There are several things wrong with the new Robert Carsen directed Der Rosenkavalier that just opened at the Met, but the singing is not among them. Announced as diva Renée Fleming’s farewell to the stage and then retracted and somewhat confused by Ms Fleming herself, judging by her vocal performance in the cavernous Met, she is not ready for retirement.
Over the past ten-or-so years, her problems have outweighed her glories: the irritating mannerism of scooping into notes and going for what (in jazz) is called the “blue note”, has become torturously invasive, and the once full, rounded, luscious sound itself has gotten slimmer. This has thrown her one-size-fits-all acting – although she always looks beautiful – and superficial insights into the spotlight. Well, her “farewell” Marschallin is another story. There was not a note in the role that wasn’t cleanly placed and refulgent; her use of chest voice was for emphasis, her control over and use of dynamics just right. She still doesn't really color the text and she skims the Marschallin's true feelings – one recalls, at the Met, the searing Leonie Rysanek, the womanly Régine Crespin, the poetic Evelyn Lear and the classy Felicity Lott – but in all, she triumphed.
This triumph was almost despite Mr Carsen’s production.

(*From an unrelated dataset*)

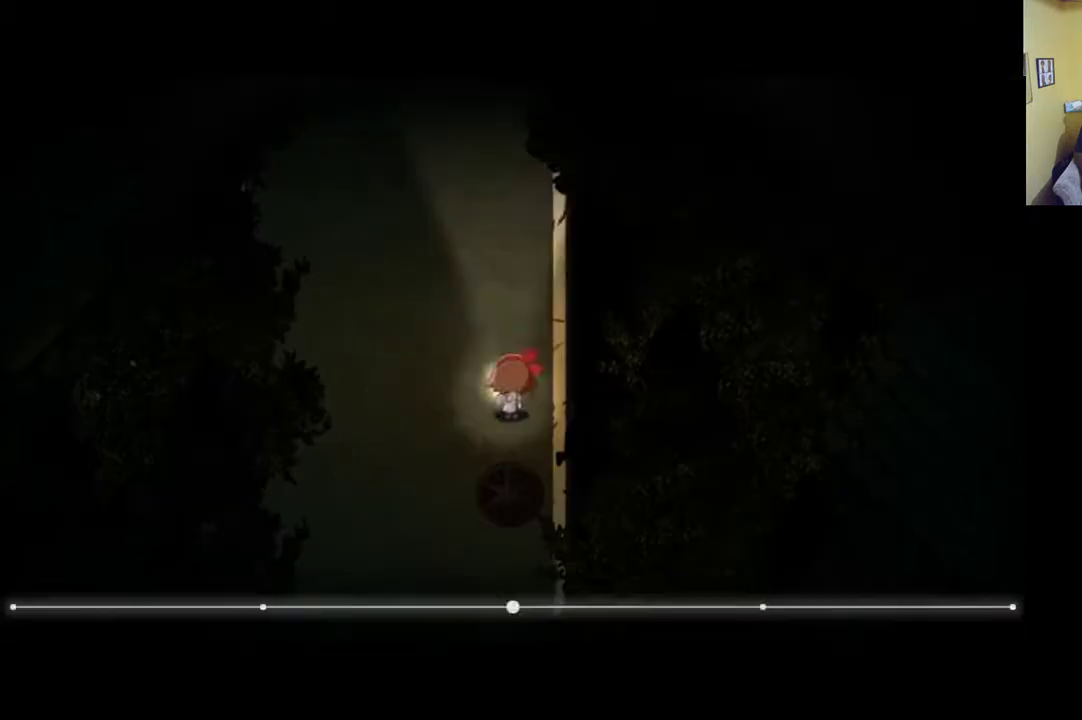
{"buttons": [], "left_stick": "center", "right_stick": "center", "events": [[33, "left_stick", "left"], [167, "left_stick", "center"], [233, "Y", "down"], [333, "Y", "up"]]}
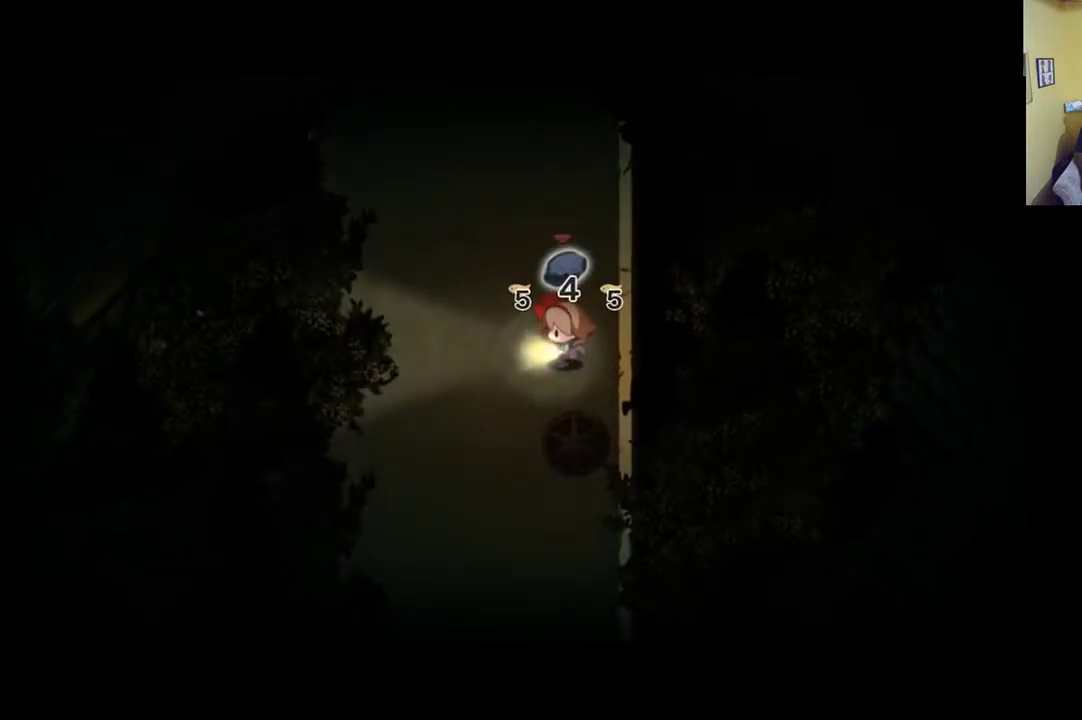
{"buttons": ["R1"], "left_stick": "center", "right_stick": "center", "events": [[400, "R1", "down"]]}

The first act does not suffer too much from the updating to the imminence of World War I, but Paul Steinberg’s bright-red walls hung with giant paintings are cool and museum-like rather than sensual. By Act 2 – Carsen probably taking his jump-off point from one line in the first act that tells us that Faninal is supplying arms to the Netherlands – the grand room in which Ocatvian presents the rose sports two giant howitzers. Ochs’ retinue are soldiers. During the Presentation, sixteen dancers waltz slowly, removing all intimacy and stillness from the scene. (The eight lackeys who serve the Marschallin her breakfast are a warning that the stage will be over-populated.). And the obnoxious last act now takes place in a whorehouse, where Octavian, dressed more like Marlene Dietrich than a sweet serving maid, fits right in and torments Ochs; innocence is gone, and it’s fifty-shades-of-decadence-to-come. There are plenty of half-clad bodies acting alluringly at one another. Princess Marie-Thérèse showing up in a whorehouse? I doubt it. The opera’s final tableau, after the lights dim on Octavian and Sophie going at it in bed (where’s the Duenna when you need her?), is of soldiers aiming guns at the audience, and bodies dropping.
All of this takes the attention away from the Marschallin’s fears and introspection and places them elsewhere. Mr Carsen’s focus is on Baron Ochs – and his kind. The choice of Günther Groissböck to play Ochs – young, dashing, somewhat scary in his military-type demeanor on top of being vulgar – rather than the usual bumbling fatso, lets us know where Carsen feels the world is going. Groissböck is magnificent in the role, his basso wonderfully profundo. In the last act, he talks down and acts threateningly to the Marschallin who, by the way, has dyed her hair platinum since we saw her in Act 1, and leaves on the arm of a policeman. So much for the Old Order and the philosophy of accepting one’s age.
Octavian is Elīna Garanča, utterly convincing throughout, refulgent of voice and acting up a storm in the whorehouse, legs akimbo. She even smokes her cigarette in Act 1 like a young guy. And if she and Ms Fleming seemed to be having more fun than lust, ask Mr Carsen. But Ms Garanca’s every move was right, and at least her love and caring for Sophie was clear in this context. Erin Morley’s Sophie was lovely in all ways; it takes, really, just complete control of the notes and dynamics and appealing looks to succeed in the part, and Ms Morley had them. Markus Brück, in his debut, was a big-voiced, expressive Faninal, nouveau riche to the core. Matthew Polenzani, dressed and made up to look like Caruso (he signed one of his recordings for the Marschallin) was a fine Italian tenor, despite coming in just south of his first B flat. Alan Oke’s Valzacchi and Helene Schneiderman’s Annina were marvelously nimble co-conspirators.
The divine Met Orchestra made the score sound matter-of-factly easy – even the horn parts – and Sebastian Weigle’s leadership, while lacking the type of plush cushioning that both Karl Böhm and James Levine brought to it, was right on the money.
The end of an era? Probably not for Renée Fleming, but in Carsen’s view, there went Imperial Vienna. Close your eyes for a four star performance; listen and watch it for a three.